TEXTO SELECCIONADO:
=-=-=

Trent Alexander-Arnold se vistió de David Beckham en su regreso a la titularidad. Arbeloa le dio minutos frente al Valencia y en Dinastía Blanca ya hablábamos de su importancia e impacto inmediato en el equipo blanco. El inglés, haciendo cosas del otro citado inglés, completó unos 60 minutos a grandísimo nivel frente a la Real Sociedad.
Esos pases «bananita», con la curva y efecto para llegar al delantero, hacen nucha falta en el fútbol moderno. Trent, de ellos, dio un verdadero clínic futbolístico. Alexander-Arnold brilló, dio una asistencia, y generó mucho peligro en la zaga rival. Había que andar con mucho ojo en ese lateral, alargado con Valverde y con conexión directa a los pies de Gonzalo. Fue una de las grandes armas que tumbó a los de Matarazzo en el coliseo merengue en la noche de sábado de San Valentín y Carnavales. Se dio un festín.

=-=-=

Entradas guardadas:
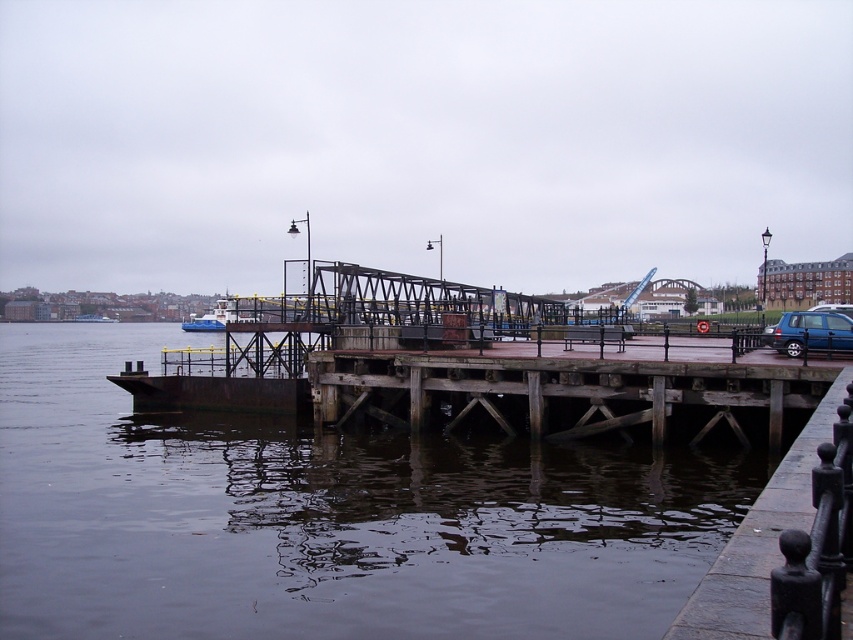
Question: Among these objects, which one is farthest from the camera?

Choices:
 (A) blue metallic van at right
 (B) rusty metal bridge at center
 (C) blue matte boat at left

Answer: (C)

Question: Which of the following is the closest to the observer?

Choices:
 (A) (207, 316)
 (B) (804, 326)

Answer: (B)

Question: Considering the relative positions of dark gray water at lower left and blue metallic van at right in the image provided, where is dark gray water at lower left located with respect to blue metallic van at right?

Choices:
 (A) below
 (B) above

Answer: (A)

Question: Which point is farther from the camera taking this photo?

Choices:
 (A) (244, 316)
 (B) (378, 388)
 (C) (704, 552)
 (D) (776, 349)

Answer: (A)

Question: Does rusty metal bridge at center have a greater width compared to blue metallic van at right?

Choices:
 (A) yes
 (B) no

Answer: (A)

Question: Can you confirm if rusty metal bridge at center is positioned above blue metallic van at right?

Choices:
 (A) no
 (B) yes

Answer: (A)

=-=-=

COMPRUEBA TU COMPRENSIÓN:
[A] Reescribe el tramo de la crónica sobre Alexander-Arnold que va desde "Trent Alexander-Arnold se" hasta "dio un festín." y sustituye "Valverde" por "Rodrygo".
[B] Según la crónica sobre Alexander-Arnold, ¿cuántos minutos completó frente a la Real Sociedad?
[C] ¿Cómo seguiría la crónica sobre Alexander-Arnold? Escribe la parte siguiente.

SOLUCIONARIO:
[A]
Trent Alexander-Arnold se vistió de David Beckham en su regreso a la titularidad. Arbeloa le dio minutos frente al Valencia y en Dinastía Blanca ya hablábamos de su importancia e impacto inmediato en el equipo blanco. El inglés, haciendo cosas del otro citado inglés, completó unos 60 minutos a grandísimo nivel frente a la Real Sociedad.
Esos pases «bananita», con la curva y efecto para llegar al delantero, hacen nucha falta en el fútbol moderno. Trent, de ellos, dio un verdadero clínic futbolístico. Alexander-Arnold brilló, dio una asistencia, y generó mucho peligro en la zaga rival. Había que andar con mucho ojo en ese lateral, alargado con Rodrygo y con conexión directa a los pies de Gonzalo. Fue una de las grandes armas que tumbó a los de Matarazzo en el coliseo merengue en la noche de sábado de San Valentín y Carnavales. Se dio un festín.

[B] Unos 60 minutos.

[C]
Basta con ver el mapa del calor del futbolista anglosajón y analizar su trayectoria de pases buenos generados en el encuentro. Trent sacó repertorio, como en su día acostumbraba a hacer Beckham, y da licencia al madridismo para ilusionarse – si las lesiones le respetan.

Parte de la mejoría en el juego madridista con Xabi llegó en San Mamés, ante el Athletic Club, con un Trent que estaba firmando un papel superlativo. Se lesionó, volviendo a las andadas, y de nuevo reapareciendo ante un equipo vasco volvió a rendir a gran nivel.